Stadtwerke Rosenheim has installed a 9.5 MW GE Jenbacher J920 FleXtra gas engine enabling the plant to now supply 36.1 MW of electrical power and 43.8 MW of heat for the town near Munich in southern Germany.
The Rosenheim cogeneration facility already features four previously installed Jenbacher engines – three 3.35 MW J620 units and one 4.4 MW two-stage turbocharged J624 unit – as well as a waste incineration plant.
GE says its J920 FleXtra offers an overall efficiency of about 90 per cent when operating in cogeneration mode. Over a year, this results in over 130 million kWh in primarily energy savings and the reduction of over 7800 metric tons of CO2. The engine’s short start up time will also help give the Rosenheim facility operation flexibility to deal with the challenges of intermittent renewable energy supplies.

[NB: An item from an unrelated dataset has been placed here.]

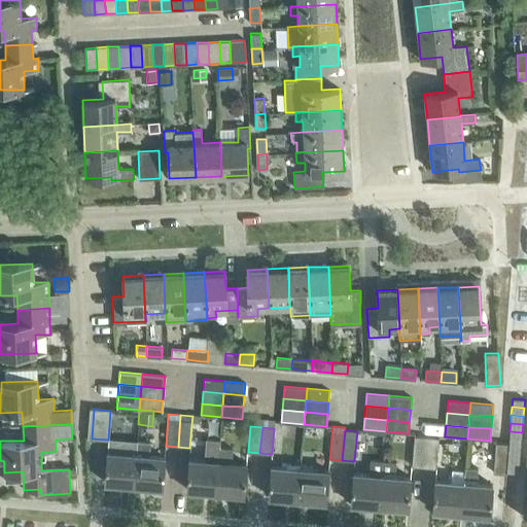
[(521,441),(522,432),(510,431),(508,440),(521,441)]
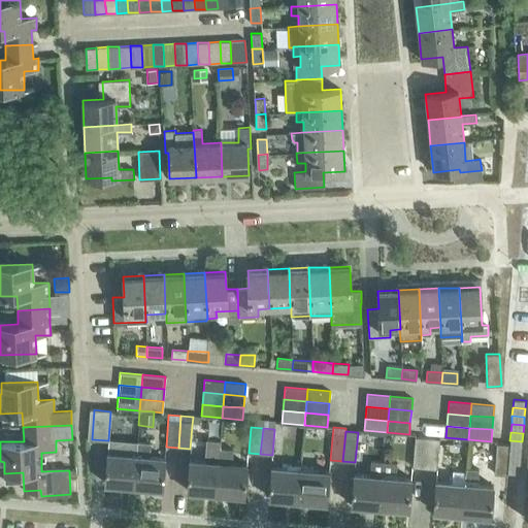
[(425,468),(427,437),(415,436),(413,467),(425,468)]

“Our flexible J920 technology offers both high efficiency and reliability levels, which makes it the ideal large gas engine distributed power solution for industrial and grid stabilization applications while also minimizing the customer’s carbon footprint,” said Karl Wetzlmayer, general manager of gas engines for power generation at GE Power & Water.
As part of the Energiewende concept, the Germany government has set out the goal to increase CHP power generation to 25 per cent of the country’s total power supply by 2020.